Doveva essere una passeggiata e, invece, sarà una lotta all'ultimo voto quella di Lula per tornare al potere in Brasile

Bolsonaro vola grazie al Pil. Nei sondaggi è testa a testa

Doveva essere una passeggiata e, invece, sarà una lotta all'ultimo voto quella di Lula per tornare al potere in Brasile. Uno dei pochi sondaggi che aveva previsto il testa a testa con il presidente Bolsonaro al primo turno, PoderData, ieri è uscito con quasi un pareggio tecnico: 52% contro 48. Che con un margine d'errore dell'1,8% significa che potrebbe finire 50,2% contro 49,8%, un nonnulla.

Oggi uscirà Paraná Pesquisas, l'altra agenzia demoscopica che ci ha preso lo scorso 2 ottobre e ne sapremo di più. Entrambe sono da seguire perché operano su database non sfasati, come invece DataFolha, del quotidiano Folha de São Paulo e Ipec, commissionata dalla Globo. Tifo a parte - per la cronaca sia Folha che Globo appoggiano Lula - è difficile non fare riferimento a quanto detto ieri dal fondatore e senior strategist dell'agenzia demoscopica statunitense Trafalgar Group, Robert Cahaly: «la forza elettorale dei conservatori è, ancora una volta, sottostimata allo scopo di manipolare la popolazione facendogli credere che i progressisti godano di un vantaggio superiore a quello della realtà». Non a caso, il nuovo Parlamento uscito dal voto del 2 ottobre scorso, ha già fatto sapere che, comunque finiranno le presidenziali, una delle priorità sarà fare una legge per regolare meglio i sondaggi, magari imitando l'Italia e il Cile, dove negli ultimi giorni prima del voto non si possono divulgare.

⁂

■ Consegna
Ricopia per intero l'articolo sulla sfida elettorale tra Lula e Bolsonaro, senza cambiare nulla.

■ Estratto del dataset

⁂

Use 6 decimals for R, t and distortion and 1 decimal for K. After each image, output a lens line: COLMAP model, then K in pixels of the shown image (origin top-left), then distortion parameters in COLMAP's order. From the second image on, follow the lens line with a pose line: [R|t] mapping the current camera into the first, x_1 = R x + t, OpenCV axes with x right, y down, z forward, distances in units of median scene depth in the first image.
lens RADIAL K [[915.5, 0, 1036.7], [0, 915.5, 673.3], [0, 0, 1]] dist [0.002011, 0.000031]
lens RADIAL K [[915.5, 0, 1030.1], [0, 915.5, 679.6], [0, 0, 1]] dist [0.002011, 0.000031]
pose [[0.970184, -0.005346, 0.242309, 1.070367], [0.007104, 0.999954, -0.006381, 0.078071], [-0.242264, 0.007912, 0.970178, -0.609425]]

⁂

■ Risultato dell'esercizio
Doveva essere una passeggiata e, invece, sarà una lotta all'ultimo voto quella di Lula per tornare al potere in Brasile

Bolsonaro vola grazie al Pil. Nei sondaggi è testa a testa

Doveva essere una passeggiata e, invece, sarà una lotta all'ultimo voto quella di Lula per tornare al potere in Brasile. Uno dei pochi sondaggi che aveva previsto il testa a testa con il presidente Bolsonaro al primo turno, PoderData, ieri è uscito con quasi un pareggio tecnico: 52% contro 48. Che con un margine d'errore dell'1,8% significa che potrebbe finire 50,2% contro 49,8%, un nonnulla.

Oggi uscirà Paraná Pesquisas, l'altra agenzia demoscopica che ci ha preso lo scorso 2 ottobre e ne sapremo di più. Entrambe sono da seguire perché operano su database non sfasati, come invece DataFolha, del quotidiano Folha de São Paulo e Ipec, commissionata dalla Globo. Tifo a parte - per la cronaca sia Folha che Globo appoggiano Lula - è difficile non fare riferimento a quanto detto ieri dal fondatore e senior strategist dell'agenzia demoscopica statunitense Trafalgar Group, Robert Cahaly: «la forza elettorale dei conservatori è, ancora una volta, sottostimata allo scopo di manipolare la popolazione facendogli credere che i progressisti godano di un vantaggio superiore a quello della realtà». Non a caso, il nuovo Parlamento uscito dal voto del 2 ottobre scorso, ha già fatto sapere che, comunque finiranno le presidenziali, una delle priorità sarà fare una legge per regolare meglio i sondaggi, magari imitando l'Italia e il Cile, dove negli ultimi giorni prima del voto non si possono divulgare.